In Step 1, participants were told to act as members of "a technical tiger team advising the Secretary of Defense and the Director of ARPA, in a time-urgent process. The group's task is to revise a draft memo to the SECDEF in preparation for the ARPA Director's meeting with the SECDEF scheduled for a few hours hence."
In Step 2, participants were brought back to the "very near future--say the late spring of 1996." They were told that they were "again in the role of a top advisor to the Director of ARPA, preparing him for a meeting with the Secretary of Defense on a national R&D investment strategy for information systems security and related issues."
A list of all participants is provided in Appendix A. The complete scenario and instructions given to all participants are available in Appendix B. The Step 1 materials were mailed to participants a week before the exercise.
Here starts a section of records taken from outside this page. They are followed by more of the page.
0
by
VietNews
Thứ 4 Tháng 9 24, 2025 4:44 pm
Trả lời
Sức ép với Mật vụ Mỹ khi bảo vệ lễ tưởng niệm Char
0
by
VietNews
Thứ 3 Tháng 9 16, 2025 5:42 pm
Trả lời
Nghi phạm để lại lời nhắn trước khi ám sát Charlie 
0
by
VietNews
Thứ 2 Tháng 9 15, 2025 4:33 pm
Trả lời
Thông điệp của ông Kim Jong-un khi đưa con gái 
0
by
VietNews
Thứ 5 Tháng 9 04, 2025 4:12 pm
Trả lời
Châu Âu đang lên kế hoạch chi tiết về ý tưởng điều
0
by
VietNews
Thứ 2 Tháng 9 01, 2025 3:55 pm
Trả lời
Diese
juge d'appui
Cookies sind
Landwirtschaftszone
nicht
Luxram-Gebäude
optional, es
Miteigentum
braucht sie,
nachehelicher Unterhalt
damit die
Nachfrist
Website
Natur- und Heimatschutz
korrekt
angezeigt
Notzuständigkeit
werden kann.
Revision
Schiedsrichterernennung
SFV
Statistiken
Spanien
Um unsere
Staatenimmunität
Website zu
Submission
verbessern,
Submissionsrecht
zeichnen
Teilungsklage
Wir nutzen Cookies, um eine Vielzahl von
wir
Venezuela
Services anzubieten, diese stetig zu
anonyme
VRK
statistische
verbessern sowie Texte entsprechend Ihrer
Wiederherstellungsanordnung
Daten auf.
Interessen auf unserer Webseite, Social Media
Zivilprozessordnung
Step 2 materials were handed to them on the day of the exercise at the beginning of their Step 2 group discussion.
The following section contains findings and research suggestions resulting from the groups' deliberations.
 From the Project Description, August 25, 1995. At the time of its writing, DARPA was referred to as ARPA. In this report, when quoting original materials we use the terminology of those materials.